Sussex Police and Crime Commissioner Katy Bourne will be quizzed by Adur and Worthing councillors next week – and you can get involved.
Rises in the police’s chunk of council tax, funding for community safety services and keeping residents safe are expected to be among the topics when the councils’ joint overview and scrutiny committee (JOSC) hosts Mrs Bourne on Thursday (February 7).
But as well as councillor questions, residents can also submit questions, providing they are received by midday on Tuesday.
Public questions can be posed during a 30-minute slot at the meeting.
Stephen Chipp, Adur district councillor and joint-chairman of JOSC, said: “I am delighted that the Police and Crime Commissioner is available to attend our meeting as we, as elected representatives, are very aware that policing is something that our residents care deeply about.
“Councillors are looking forward to questioning Mrs Bourne on her policing priorities and the implications of budgets which is particularly relevant with the upcoming council tax setting.
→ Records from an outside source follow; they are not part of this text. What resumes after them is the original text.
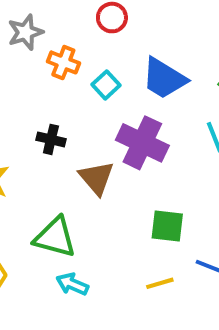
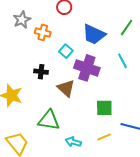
cyan square: (106, 85) -> (66, 51), moved
cyan arrow: (72, 284) -> (73, 142), moved

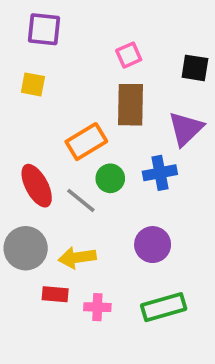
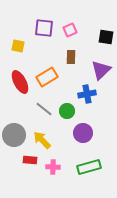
purple square: (44, 29) -> (44, 28), moved
brown rectangle: (131, 105) -> (71, 57), size x0.6
green circle: (110, 178) -> (67, 111), moved
red ellipse: (37, 186) -> (20, 82), moved
yellow arrow: (77, 257) -> (42, 140), turned 54

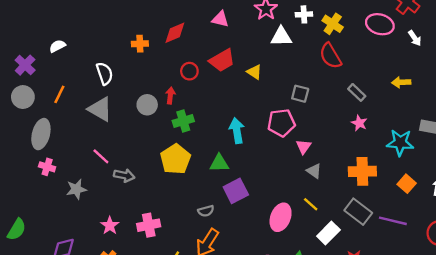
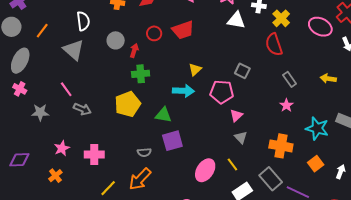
yellow triangle: (254, 72) -> (195, 69), moved, turned 32
gray circle: (147, 105) -> (116, 40), moved
cyan arrow: (237, 131) -> (183, 91), turned 90

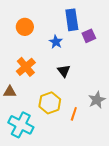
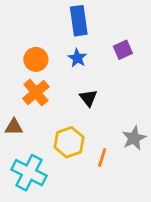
blue rectangle: (72, 20) -> (79, 21), moved
orange circle: (25, 27) -> (36, 59), moved

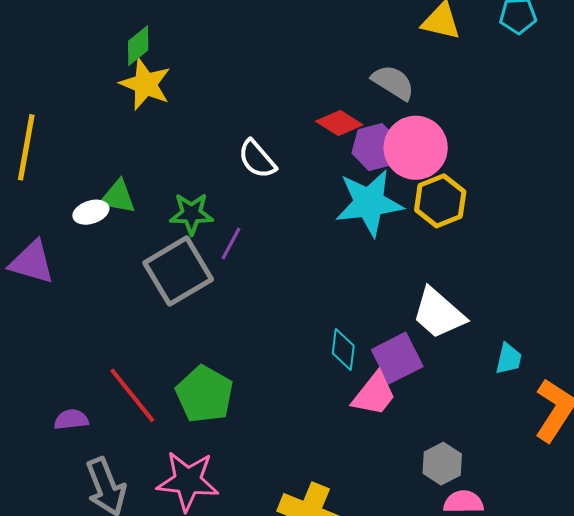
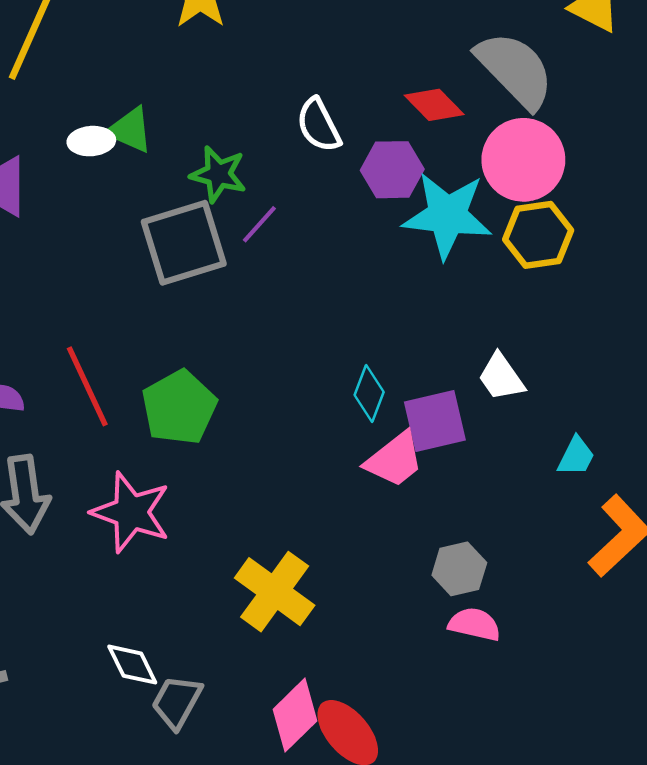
gray semicircle: (393, 82) -> (515, 70), size x1.5
purple hexagon: (375, 147) -> (392, 170), moved
white trapezoid: (439, 313) -> (501, 377), size x0.7

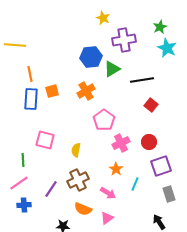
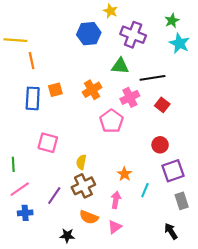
purple cross: (124, 40) -> (133, 35), turned 30
blue hexagon: (91, 57) -> (89, 34), moved
green triangle: (112, 69) -> (120, 66), turned 36
orange line: (30, 74) -> (32, 61), moved
pink cross: (121, 143) -> (130, 97), moved
yellow semicircle: (76, 150) -> (81, 162), moved
green line: (23, 160) -> (13, 164), moved
pink arrow: (108, 193) -> (116, 200), turned -112

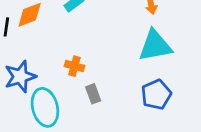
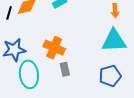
orange cross: (74, 66) -> (54, 48), size x1.5

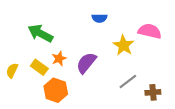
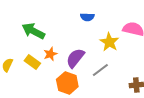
gray line: (128, 81) -> (100, 70), moved
orange hexagon: (56, 90) -> (67, 83), moved

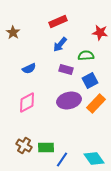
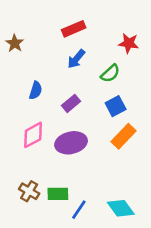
green semicircle: (86, 56) -> (110, 73), turned 140
blue semicircle: (29, 68) -> (36, 90), turned -48
purple rectangle: (66, 70) -> (71, 103), moved, turned -56
purple ellipse: (69, 100) -> (71, 143), moved

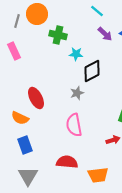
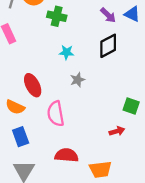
cyan star: (76, 54) -> (67, 52), moved
black diamond: (92, 71) -> (108, 46), moved
pink semicircle: (74, 125) -> (56, 114), moved

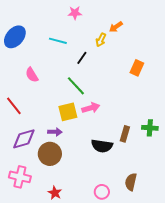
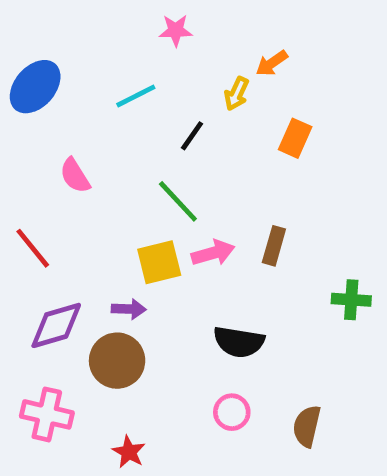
cyan line: (58, 41) -> (136, 96), turned -42
orange rectangle: (137, 68) -> (295, 138), moved
brown rectangle: (125, 134) -> (274, 246), moved
pink circle: (102, 192) -> (232, 412), moved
“I am sure that councillors, as well as members of the public, will have a great deal they wish to discuss.”
Mrs Bourne is responsible for setting Sussex Police’s £250million annual budget.
She was re-elected to the role in May, 2016.
She has since created a Police and Crime Plan, which sets out the strategic policing direction for Sussex with objectives for how policing services will be delivered in Sussex up to 2021.
In addition to setting the police budget annually, Mrs Bourne is also responsible for holding the Chief Constable to account, while commissioning support services to victims of crime and delivering community safety initiatives.
Worthing borough councillor Keith Bickers, joint vice-chairman of JOSC, said: “Although not a decision making body, JOSC is the watchdog for Adur and Worthing, meaning there’s real scope to influence the people who make important decisions which impact our communities.
“I hope as many members of the public as possible can attend this meeting to ensure residents issues and concerns are shared with the PCC.”
To submit a question, members of the public should email email@example.com by midday on Tuesday.
The commissioner has four key policing and crime objectives. They are: strengthening local policing; working with local communities and partners to keep Sussex safe; protecting our vulnerable and helping victims cope and recover from crime and abuse and improving access to justice for victims and witnesses.